> _Фрагмент страницы_
"""

<<вернуться к списку

Творческая работа на тему:

 «Живое слово ветерана»

 Ученицы 5 «Б» класса

МОУ «СОШ №3  р.п. Линево»

       Губенко Полины  Б.В.В. 18 – 73 (3-31-61)

 2010 год

 

 

  Мои дедушки, Иван Яковлевич Губренко и Тимофей Андреевич Полунин, участвовали в Великой Отечественной войне. Героем этого сочинения будет деда Тима. Его уже нет в живых, но я не могу забыть его рассказ о том времени, когда он воевал на фронте.

   Вспоминая о своих боевых товарищах, дедушка не мог сдержать слез. Праздник 9 Мая был для него особенным днем. Я горжусь своим дедом, который, рискуя своей жизнью, защищал родину от врага.

Мое сочинение - его рассказ - воспоминание.

«Шел сорок третий год. Мне было 17 , призвали в армию. Что я был

такое? Хлипкий парнишка, который и ружья- то сроду не видел.

   На фронт сразу я не попал,( а то, возможно, первая шальная пуля меня бы и нашла), полгода стояли под Ульяновском. Зачислили наводчиком в артиллерийскую батарею. Мы охраняли от налетов немецкой авиации железнодорожный мост - железный гигант на бетонных ногах, почти три километра от берега до берега. Волга-матушка была ему по колено. Вот тут-то я впервые узнал солдатскую присказку «Копай больше - кидай дальше». А вообще,  за всю войну столько землицы перекопал, что получилась бы, наверное, траншея от нашего города до Хабаровска. Во - первых, для артиллерийского орудия надо было выкопать площадку - «двориком» называется. Потом - ниши под снаряды, и уже для себя землянку, чтобы было где укрыться от дождя и снега, чайку попить да поспать пару часов.

   После Ульяновска повезли нас на передовую. Ночь эшелон идет, а светлым днем загоняют его в тупик. Мы серым горохом катимся с насыпи в кусты.

   А ведь многие солдаты до войны не доезжали - поезда попадали под обстрел. Так с большими остановками и долгими перекурами докатился наш эшелон до Брест -Литовска. Однако и еще для меня была не настоящая война - опять охраняли железнодорожный мост, но уже через реку Буг. Тут немецкая авиация никакого покоя не давала, и как ни отгоняли мы чужие самолеты, как ни сторожили переправу, а не уберегли - разбомбили все-таки мост.

   Однажды к нам на батарею приехал Жуков, я его своими глазами видел.  

   Слава о знаменитом маршале шла по всем фронтам, он был для нас как Кутузов для своих солдат, так что сбежались на Жукова все, кто был свободен от караульной службы. Это рисуют маршала богатырем, вроде Ильи Муромца, а на самом деле я увидел коренастого, правда, широкого в плечах, человека в шинели. Глаза мне его запомнились - вроде и строго смотрит, а по-простому, не как начальник. И разговаривал он с нами, как солдат с солдатом, правда, о чем спрашивал- запамятовал, ведь столько времени прошло.

"""

> _Учебное задание 1_
Перепишите из сочинения о дедушке-фронтовике всё, начиная со слов «А ведь многие» и до слов «своими глазами видел.» включительно.
> _Учебное задание 2_
Ответьте по сочинению о дедушке-фронтовике на вопросы:
(а) Сколько лет было рассказчику, когда его призвали в армию?
(б) Через какую реку шёл мост, который батарея охраняла у Брест-Литовска?
(в) Какой маршал однажды приехал на батарею?
> _Учебное задание 3_
Продолжите сочинение о дедушке-фронтовике, начав сразу после его последнего предложения.

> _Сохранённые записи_
"""

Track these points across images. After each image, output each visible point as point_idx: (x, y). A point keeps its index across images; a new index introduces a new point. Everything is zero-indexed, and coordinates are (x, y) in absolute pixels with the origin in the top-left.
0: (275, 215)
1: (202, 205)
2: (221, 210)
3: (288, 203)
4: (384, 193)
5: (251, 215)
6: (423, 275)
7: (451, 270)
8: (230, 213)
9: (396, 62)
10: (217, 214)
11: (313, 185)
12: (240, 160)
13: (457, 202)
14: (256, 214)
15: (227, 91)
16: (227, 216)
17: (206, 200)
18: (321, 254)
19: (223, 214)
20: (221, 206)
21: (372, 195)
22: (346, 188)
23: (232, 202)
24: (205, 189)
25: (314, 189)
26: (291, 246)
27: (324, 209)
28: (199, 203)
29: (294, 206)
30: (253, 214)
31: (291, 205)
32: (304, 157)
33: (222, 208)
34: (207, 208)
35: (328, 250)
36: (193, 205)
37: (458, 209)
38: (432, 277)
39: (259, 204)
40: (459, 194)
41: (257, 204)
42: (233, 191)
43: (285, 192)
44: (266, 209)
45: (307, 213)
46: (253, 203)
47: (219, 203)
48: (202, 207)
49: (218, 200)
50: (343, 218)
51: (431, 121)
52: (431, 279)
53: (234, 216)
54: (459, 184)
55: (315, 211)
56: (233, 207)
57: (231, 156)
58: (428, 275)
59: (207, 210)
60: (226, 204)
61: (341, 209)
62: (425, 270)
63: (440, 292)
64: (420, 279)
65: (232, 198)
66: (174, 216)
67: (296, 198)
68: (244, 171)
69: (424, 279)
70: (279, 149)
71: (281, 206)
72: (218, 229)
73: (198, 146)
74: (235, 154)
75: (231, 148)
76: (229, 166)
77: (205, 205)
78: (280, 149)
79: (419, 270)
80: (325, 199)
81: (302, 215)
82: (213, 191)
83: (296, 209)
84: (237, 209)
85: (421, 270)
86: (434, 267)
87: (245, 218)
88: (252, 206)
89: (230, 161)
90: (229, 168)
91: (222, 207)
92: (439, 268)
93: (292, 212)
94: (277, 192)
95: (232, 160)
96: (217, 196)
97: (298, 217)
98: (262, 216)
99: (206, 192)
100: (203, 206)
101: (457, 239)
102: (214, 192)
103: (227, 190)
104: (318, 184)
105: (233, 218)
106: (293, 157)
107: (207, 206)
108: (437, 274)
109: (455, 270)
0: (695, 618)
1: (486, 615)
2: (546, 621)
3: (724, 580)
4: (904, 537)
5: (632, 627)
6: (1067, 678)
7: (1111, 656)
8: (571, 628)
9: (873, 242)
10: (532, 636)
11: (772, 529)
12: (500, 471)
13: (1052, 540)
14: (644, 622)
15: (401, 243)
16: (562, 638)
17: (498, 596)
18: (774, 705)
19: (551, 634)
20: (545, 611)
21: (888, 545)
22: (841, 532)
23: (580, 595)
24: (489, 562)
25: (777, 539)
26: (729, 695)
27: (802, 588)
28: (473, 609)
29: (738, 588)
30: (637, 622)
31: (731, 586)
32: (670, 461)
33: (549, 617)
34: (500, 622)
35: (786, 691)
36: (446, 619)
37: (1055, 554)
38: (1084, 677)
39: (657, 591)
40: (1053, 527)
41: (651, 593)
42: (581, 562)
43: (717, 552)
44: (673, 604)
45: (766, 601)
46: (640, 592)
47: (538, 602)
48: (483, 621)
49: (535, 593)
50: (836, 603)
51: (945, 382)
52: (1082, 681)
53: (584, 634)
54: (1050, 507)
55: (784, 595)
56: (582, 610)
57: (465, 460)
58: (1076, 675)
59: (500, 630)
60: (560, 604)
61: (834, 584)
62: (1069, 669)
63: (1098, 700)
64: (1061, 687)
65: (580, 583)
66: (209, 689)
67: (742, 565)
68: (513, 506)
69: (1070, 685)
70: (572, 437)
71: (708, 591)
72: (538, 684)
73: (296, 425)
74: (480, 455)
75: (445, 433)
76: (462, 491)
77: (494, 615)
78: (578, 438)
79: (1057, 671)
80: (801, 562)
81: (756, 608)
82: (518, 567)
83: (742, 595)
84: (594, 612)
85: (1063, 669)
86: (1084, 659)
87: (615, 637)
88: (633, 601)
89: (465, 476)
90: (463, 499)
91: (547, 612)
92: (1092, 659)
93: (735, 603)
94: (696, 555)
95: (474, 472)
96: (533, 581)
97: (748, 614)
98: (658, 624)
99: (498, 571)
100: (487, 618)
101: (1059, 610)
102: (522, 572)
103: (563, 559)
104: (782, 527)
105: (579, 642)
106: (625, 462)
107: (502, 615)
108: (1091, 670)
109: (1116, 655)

"""

> _Результат выполнения 1_
А ведь многие солдаты до войны не доезжали - поезда попадали под обстрел. Так с большими остановками и долгими перекурами докатился наш эшелон до Брест -Литовска. Однако и еще для меня была не настоящая война - опять охраняли железнодорожный мост, но уже через реку Буг. Тут немецкая авиация никакого покоя не давала, и как ни отгоняли мы чужие самолеты, как ни сторожили переправу, а не уберегли - разбомбили все-таки мост.

   Однажды к нам на батарею приехал Жуков, я его своими глазами видел.

> _Результат выполнения 2_
(а) Семнадцать.
(б) Через реку Буг.
(в) Жуков.

> _Результат выполнения 3_
Вскоре после этой встречи с маршалом объявили боевую тревогу, и пошли мы своим ходом на Польшу. Нет, конечно, мы не всегда пешком по пыли топали, везли нас в «Студебеккерах»- мы в кузове, орудия   за   мощную   станину   цепляют, но что такое мозоли от cолдатских сапог, я знаю хорошо. И вообще военных сапог я много стоптал, за всю оставшуюся жизнь столько обуток не сносил. Наверное, мне повезло - попал на фронт во второй половине войны, когда немцев уже гнали назад.

   Они, конечно, огрызались, оборонялись, но мы их пехотой, танками, артиллерией, авиацией выбивали из маленьких польских городков и хуторов, гнали туда, откуда пришли.

   Входить потом в селения, что побывали под немцем, было жутко - после себя оставляли фашисты только смерть, только руины.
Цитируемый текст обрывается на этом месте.